Dissipation-engineered family of nearly dark states in many-body cavity-atom systems

TL;DR

This paper explores how dissipation in a cavity-atom system stabilizes a family of nearly dark, excited many-body states with inverted populations, revealing new phase behaviors and potential applications in quantum optics.

Contribution

It introduces a model of V-shaped three-level atoms coupled to a dissipative cavity, showing the stabilization of dark and nearly dark states due to dissipation, which differs from closed system predictions.

Findings

Stabilization of a continuous family of dark and nearly dark states

Multistability revealed through fluctuations and excitation spectra

System's dynamics highly sensitive to ramp protocols

Abstract

Three-level atomic systems coupled to light have the capacity to host dark states. We study a system of V-shaped three-level atoms coherently coupled to the two quadratures of a dissipative cavity. The interplay between the atomic level structure and dissipation makes the phase diagram of the open system drastically different from the closed one. In particular, it leads to the stabilization of a continuous family of dark and nearly dark excited many-body states with inverted atomic populations as the steady states.
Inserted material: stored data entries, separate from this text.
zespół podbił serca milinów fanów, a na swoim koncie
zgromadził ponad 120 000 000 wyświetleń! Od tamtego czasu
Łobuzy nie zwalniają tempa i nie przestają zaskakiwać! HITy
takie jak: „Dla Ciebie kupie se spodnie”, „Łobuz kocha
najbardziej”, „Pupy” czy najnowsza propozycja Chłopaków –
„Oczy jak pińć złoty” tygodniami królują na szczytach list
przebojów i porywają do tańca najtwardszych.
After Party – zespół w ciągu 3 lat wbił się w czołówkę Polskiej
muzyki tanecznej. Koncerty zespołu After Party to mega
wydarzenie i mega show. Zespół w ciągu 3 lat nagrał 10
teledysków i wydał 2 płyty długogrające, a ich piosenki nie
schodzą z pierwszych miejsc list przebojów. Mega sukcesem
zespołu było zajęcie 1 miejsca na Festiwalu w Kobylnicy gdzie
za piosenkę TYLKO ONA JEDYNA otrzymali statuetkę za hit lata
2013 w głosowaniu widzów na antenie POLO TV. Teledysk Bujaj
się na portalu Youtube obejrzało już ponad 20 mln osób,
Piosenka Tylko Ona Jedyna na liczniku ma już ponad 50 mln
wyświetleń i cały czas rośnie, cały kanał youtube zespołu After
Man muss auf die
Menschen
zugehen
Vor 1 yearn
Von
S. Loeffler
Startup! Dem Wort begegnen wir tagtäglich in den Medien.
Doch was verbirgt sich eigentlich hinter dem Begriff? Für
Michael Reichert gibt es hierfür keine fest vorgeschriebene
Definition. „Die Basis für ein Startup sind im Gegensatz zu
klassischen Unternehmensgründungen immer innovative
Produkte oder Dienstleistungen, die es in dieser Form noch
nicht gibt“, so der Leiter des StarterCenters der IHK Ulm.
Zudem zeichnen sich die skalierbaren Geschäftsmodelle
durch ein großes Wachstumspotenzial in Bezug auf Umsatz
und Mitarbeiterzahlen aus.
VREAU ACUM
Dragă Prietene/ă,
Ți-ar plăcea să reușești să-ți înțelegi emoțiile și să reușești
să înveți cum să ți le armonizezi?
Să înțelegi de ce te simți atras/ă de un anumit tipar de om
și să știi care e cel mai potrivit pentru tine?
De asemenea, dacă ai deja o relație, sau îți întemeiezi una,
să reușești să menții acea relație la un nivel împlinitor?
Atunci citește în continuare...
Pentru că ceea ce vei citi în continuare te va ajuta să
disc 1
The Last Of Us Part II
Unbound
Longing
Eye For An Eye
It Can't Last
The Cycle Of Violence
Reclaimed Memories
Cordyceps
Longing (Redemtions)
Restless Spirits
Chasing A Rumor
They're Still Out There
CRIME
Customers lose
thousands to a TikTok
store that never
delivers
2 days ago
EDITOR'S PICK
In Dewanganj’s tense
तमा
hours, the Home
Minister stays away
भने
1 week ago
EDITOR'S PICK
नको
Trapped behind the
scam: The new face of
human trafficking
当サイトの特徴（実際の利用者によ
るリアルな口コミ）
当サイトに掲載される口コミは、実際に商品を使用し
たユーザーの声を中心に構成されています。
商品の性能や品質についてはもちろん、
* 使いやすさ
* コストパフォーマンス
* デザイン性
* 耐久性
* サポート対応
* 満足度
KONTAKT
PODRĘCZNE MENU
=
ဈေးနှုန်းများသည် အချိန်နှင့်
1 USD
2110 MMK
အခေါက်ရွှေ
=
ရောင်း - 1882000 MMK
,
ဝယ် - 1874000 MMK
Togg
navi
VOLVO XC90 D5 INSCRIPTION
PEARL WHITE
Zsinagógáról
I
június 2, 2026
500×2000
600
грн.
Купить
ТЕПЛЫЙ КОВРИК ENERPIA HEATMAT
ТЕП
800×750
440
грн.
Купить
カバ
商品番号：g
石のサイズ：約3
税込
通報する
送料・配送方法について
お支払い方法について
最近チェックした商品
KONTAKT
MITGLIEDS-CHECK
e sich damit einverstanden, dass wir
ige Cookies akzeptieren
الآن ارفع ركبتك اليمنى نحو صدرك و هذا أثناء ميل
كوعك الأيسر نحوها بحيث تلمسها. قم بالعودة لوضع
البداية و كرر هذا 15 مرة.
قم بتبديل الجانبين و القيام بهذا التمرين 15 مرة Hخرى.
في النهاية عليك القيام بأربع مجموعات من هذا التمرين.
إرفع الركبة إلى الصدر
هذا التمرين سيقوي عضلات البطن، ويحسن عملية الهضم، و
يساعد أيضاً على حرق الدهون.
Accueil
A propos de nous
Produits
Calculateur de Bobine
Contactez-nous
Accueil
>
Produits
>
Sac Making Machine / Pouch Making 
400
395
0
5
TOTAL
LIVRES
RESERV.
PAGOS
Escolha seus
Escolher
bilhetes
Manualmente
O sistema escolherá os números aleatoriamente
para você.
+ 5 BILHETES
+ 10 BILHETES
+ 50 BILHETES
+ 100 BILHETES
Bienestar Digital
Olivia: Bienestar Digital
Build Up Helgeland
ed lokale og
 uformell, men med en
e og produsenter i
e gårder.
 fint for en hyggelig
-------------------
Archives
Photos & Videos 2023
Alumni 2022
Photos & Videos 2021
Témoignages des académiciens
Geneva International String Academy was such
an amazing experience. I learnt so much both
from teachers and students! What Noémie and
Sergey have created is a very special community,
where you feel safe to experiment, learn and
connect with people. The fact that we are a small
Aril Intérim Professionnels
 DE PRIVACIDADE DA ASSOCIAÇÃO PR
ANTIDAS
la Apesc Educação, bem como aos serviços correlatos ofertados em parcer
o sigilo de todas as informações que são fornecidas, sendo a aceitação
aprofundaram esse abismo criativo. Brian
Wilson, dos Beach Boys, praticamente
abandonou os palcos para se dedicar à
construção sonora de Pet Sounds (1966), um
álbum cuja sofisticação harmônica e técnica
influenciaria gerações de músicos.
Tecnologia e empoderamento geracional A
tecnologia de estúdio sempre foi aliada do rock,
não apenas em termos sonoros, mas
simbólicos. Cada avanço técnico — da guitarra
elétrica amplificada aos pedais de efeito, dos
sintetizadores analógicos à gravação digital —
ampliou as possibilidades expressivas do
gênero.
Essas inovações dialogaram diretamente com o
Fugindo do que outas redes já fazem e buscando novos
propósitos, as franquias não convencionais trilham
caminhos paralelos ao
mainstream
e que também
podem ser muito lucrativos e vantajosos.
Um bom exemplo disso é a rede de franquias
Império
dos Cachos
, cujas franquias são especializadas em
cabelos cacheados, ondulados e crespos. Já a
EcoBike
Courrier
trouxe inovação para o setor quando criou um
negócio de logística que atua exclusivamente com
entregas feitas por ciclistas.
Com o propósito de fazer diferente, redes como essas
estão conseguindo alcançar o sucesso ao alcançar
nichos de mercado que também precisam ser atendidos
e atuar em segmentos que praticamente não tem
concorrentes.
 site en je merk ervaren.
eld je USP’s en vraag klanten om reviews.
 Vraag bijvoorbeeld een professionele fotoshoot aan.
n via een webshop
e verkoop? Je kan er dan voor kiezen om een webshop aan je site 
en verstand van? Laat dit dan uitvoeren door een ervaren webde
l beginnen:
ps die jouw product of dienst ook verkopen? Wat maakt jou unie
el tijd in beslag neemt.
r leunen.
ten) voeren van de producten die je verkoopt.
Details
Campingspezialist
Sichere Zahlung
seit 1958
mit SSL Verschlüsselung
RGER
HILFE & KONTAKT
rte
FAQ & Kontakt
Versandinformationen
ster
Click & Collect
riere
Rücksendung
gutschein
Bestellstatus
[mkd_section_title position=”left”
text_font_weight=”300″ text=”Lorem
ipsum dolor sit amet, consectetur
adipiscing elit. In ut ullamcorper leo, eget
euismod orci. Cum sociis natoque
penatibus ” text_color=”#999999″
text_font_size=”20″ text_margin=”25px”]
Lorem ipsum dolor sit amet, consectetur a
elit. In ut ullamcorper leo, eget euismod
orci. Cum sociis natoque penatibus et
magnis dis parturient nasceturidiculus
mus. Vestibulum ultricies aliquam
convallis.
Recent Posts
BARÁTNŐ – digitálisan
The multistability of these states can be probed via their distinct fluctuations and excitation spectra, as well as the system's Liouvillian dynamics which are highly sensitive to ramp protocols. Our model can be implemented experimentally by encoding the two higher-energy modes in orthogonal density-modulated states in a bosonic quantum gas. This implementation offers prospects for potential applications like the realization of quantum optical random walks and microscopy with subwavelength spatial resolution.